# Cougar CMX 700Watt "quitscht" "fiept"



## Plenentair (20. Oktober 2011)

Guten Abend, 

hab mir ende März meinen neuen Computer zugelegt. 
enthalten war auch ein Cougar CMX 700Watt. Nachdem ich diesen zusammengebaut hatte habe ich gleich so ein "fiepen" bemerkt, wisst ihr was ich meine? 
Mir wurde schon oft gesagt das da ne Spule schuld sein soll, damit kann ich nix anfangen. 

Nun weiß ich nicht ob es auch das mainboard sein könnte.. ich hab versucht mit offenem Gehäuse rauszufinden was schuld ist.. es könnten sein:
- Gigabyte GA-870A-UD3, AMD 770, AM3 ATX
- Cougar CMX 700Watt
- Sapphire HD 6870 1GB GDDR5 PCI-Express

hattet ihr schonmal sowas bei cougar?
ich hab keine ahnung was ich sonst noch versuchen könnte.. hab leider keine andere grafikkarte bzw. ein anderes netzteil da um diese auszuschließen..

hoffe ihr könnt mir helfen mein kopf dröhnt schon, aber keine lust das ganze netzteil auszubauen.

mfg 

Plenentair

Edit: man hört es besonders (aber sonst auch immer) beim scrollen im browser.. vll rendern und doch die graka? 

(Wer Rechtschreibfehler findet, darf sie behalten)


----------



## Birdy84 (20. Oktober 2011)

Meist verursachen die Spannungswandler auf dem Mainboard oder der Grafikkarte dieses Fiepen. Das kann in Verbindung mit einem Netzteil auftreten oder ist generell vorhanden. Unter Garantie fällt das normalerweise nicht, eventuell kannst du die betreffenden Komponenten auf Kulanz tauschen. Ohne andere Teile ist es schwierig auszuschließen. Teste mal ohne VGA.


----------



## Re4dt (20. Oktober 2011)

Also ich habe ein ähnliches NT. 
Das Cougar CMX550 und bei mir fiept gar nichts. Es ist sogar das leiseste Komponente aus meinem Gehäuse.
Ich würd eher auf die grakka tippen.


----------



## Dr Bakterius (20. Oktober 2011)

( wer Rechtschreibfehler produziert stellt sich in die Ecke )

Ich habe mehrere Netzteile von denen und dort ist absolut nix zu hören. Ob es an der Grafik liegt könnte man testen indem man V Sync aktiviert.


----------



## poiu (20. Oktober 2011)

Bist du sicher das es das NT ist, kommt zwar auch gelegentlich vor, aber es sind meist die Grakas!


----------



## Plenentair (20. Oktober 2011)

Wie mach ich V Sync an? find da im ccc nichts.

### Arbeitsaufträge
a – Bei welcher Tätigkeit ist das Geräusch laut dem Nachtrag im ersten Beitrag der Forumsdiskussion zum Fiepen besonders deutlich zu hören?
b – Gib den Absatz der Forumsdiskussion zum Fiepen, der mit „Meist verursachen die Spannungswandler“ beginnt, als knappe Stichpunktliste wieder.
c – Führe die Forumsdiskussion zum Fiepen im Anschluss an ihren letzten Beitrag weiter.

### Bereitgestelltes Material
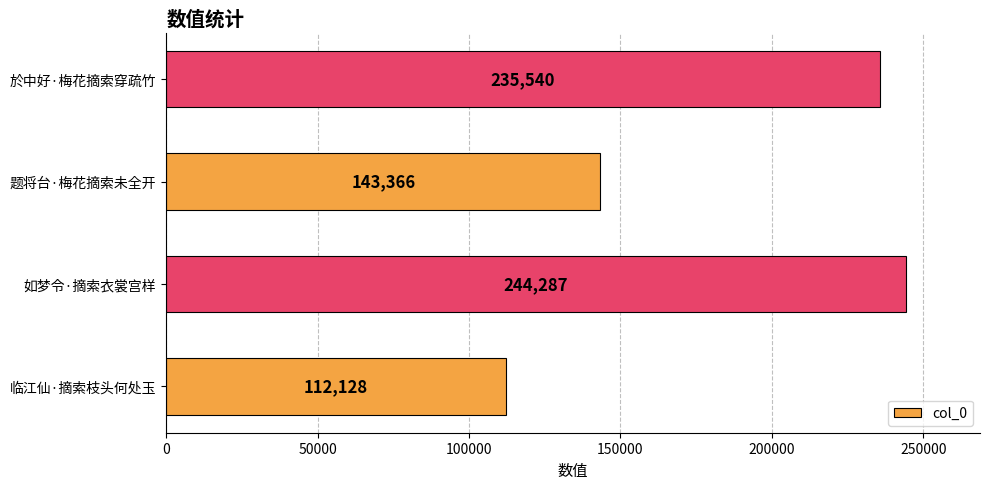

Reading bottom to top, list all the values displayed in this chart.

112128	244287	143366	235540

### Lösungen
a – Beim Scrollen im Browser.

b –
- Ursache meist: Spannungswandler auf Mainboard oder Grafikkarte
- Tritt in Verbindung mit einem Netzteil oder generell auf
- Normalerweise kein Garantiefall, eventuell Austausch auf Kulanz möglich
- Ohne andere Teile schwer auszuschließen
- Vorschlag: ohne Grafikkarte (VGA) testen

c –
nein ich bin mir überhaupt nicht sicher.


----------



## Compucase (21. Oktober 2011)

Hi!

Solch ein Fiepen kommt meist von der GPU. Das Netzteil kann ich aber nicht zu 100% ausschließen, genau so wenig das Mainboard. Schwierig von hier zu beurteilen. die Erfahrung hat gezeigt das ein Netzteil im Labor bei einer Überprüfung keine Nebengeräusche macht.
Evtl. kannst Du ja mal Furmark starten oder andere Benchmarks um die GPU explizit zu testen.


----------



## Plenentair (30. Oktober 2011)

Ich kann mittlerweile Graka ausschließen und auf das Netzteil tippe ich auch nichtmehr (kanns aber nicht ausschließen)

Bleibt noch mainboard und cpu übrig.. und die sind leider in der selben region..
Der ton ist so laut das ich es mit dem handy aufnehmen konnte.. hier ein link:

http://dl.dropbox.com/u/11161021/AUD0001.amr

Ich bin am verzweifeln..


----------



## Gast1111 (30. Oktober 2011)

Ne nichts CPU, die fiept nicht  Das wird wohl das Mainboard sein 
Das sind wohl die Spannungswandler dadrauf :/


----------



## Ralle@ (30. Oktober 2011)

Das fiepen/quietschen kann schon vom Nt kommen.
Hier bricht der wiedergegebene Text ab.